The assassination on Sunday morning of the chief of Nepal\'s paramilitary Armed Police Force marks a new strategy on the part of the Maoists, and a dangerous new escalation in the conflict.
Inspector General Mohan Krishna Shrestha was gunned down on the Ring Road in Patan while returning from the Bagalamukhi Temple. His wife, Nudup, who was a teacher at the international Lincoln School in Kathmandu, was also killed. The assailants shot at the couple and their bodyguard from a car parked on the side of the road, eyewitnesses said.
The Maoists have stepped up their attacks in the run-up to the seventh anniversary of the start of the "peoples\' war", and had warned through pamphlets that they would be intensifying their offensives. But this is the first time that they have carried out such a daring and high-profile assassination in the capital.

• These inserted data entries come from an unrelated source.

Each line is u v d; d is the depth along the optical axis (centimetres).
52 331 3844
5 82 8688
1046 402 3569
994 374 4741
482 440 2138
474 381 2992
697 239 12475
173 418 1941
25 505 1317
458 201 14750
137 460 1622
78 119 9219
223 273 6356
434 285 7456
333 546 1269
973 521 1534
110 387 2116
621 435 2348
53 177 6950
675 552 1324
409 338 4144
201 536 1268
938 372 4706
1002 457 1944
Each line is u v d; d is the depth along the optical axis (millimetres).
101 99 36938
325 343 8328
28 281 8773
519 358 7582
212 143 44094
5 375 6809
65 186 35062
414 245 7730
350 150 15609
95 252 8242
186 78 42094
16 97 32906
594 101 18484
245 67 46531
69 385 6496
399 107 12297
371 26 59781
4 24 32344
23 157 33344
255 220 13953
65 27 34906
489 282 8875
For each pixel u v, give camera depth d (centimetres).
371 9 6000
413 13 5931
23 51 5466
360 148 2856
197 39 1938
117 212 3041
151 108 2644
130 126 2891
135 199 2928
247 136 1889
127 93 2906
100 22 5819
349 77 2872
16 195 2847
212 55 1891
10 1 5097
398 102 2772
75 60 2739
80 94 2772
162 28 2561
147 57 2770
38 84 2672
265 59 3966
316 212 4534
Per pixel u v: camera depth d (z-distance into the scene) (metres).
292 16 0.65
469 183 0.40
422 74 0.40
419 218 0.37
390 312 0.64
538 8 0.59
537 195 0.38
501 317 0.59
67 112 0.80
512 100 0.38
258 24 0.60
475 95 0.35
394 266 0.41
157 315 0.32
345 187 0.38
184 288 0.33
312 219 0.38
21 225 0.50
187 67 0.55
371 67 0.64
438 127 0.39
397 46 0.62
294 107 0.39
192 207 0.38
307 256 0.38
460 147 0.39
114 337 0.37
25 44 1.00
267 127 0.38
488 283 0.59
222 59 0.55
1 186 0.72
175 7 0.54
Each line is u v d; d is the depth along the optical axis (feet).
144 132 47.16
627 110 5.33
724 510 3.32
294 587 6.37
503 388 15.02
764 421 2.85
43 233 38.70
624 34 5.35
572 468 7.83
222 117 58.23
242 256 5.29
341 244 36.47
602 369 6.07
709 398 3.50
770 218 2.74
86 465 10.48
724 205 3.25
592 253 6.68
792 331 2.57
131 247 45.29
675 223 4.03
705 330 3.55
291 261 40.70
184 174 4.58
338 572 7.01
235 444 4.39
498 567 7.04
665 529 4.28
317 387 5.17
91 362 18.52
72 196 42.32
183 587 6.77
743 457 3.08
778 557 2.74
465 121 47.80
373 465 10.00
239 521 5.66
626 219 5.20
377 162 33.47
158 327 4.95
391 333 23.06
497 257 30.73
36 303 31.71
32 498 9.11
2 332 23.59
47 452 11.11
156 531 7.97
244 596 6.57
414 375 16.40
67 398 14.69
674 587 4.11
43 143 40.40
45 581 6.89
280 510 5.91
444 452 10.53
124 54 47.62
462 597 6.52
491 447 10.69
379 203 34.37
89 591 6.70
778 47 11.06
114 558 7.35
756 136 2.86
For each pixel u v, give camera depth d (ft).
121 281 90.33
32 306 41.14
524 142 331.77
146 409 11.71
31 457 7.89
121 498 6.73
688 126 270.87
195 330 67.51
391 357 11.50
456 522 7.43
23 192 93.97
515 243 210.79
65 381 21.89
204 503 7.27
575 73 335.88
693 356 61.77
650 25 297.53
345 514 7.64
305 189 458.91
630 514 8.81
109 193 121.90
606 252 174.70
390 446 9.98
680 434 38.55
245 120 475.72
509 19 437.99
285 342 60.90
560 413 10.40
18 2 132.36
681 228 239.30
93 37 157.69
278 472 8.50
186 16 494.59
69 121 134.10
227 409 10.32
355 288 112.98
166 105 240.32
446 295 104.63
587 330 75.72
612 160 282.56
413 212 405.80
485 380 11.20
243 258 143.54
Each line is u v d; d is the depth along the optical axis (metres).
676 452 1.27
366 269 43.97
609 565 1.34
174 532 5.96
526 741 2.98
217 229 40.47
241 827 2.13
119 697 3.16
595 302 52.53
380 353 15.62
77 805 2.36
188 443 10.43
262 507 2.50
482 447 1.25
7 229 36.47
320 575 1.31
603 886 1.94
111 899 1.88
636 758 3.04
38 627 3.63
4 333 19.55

Some analysts see it as an effort to bring the conflict to the capital, where the government has been accused of showing little concern over the fighting in the countryside. But military sources said they had been expecting
attacks like this after several Maoist offensives on security forces bases and district headquarters had been foiled in recent months. "They need to do this to keep the morale of their militia up, and also to show that they can attack
anyone anywhere," one source told us. In the countryside, the Maoists are now concentrating on ambushing security forces patrols with improvised remote-controlled booby-trap mines instead of frontal attacks on bases. Six police and soldiers have been killed in the past week in such ambushes. IG Shrestha himself had just returned to Kathmandu last week from a tour of mid-western districts where he had inspected the Armed Police Force bases. He headed a paramilitary force that was set up two years ago to support the civilian police in counter-insurgency.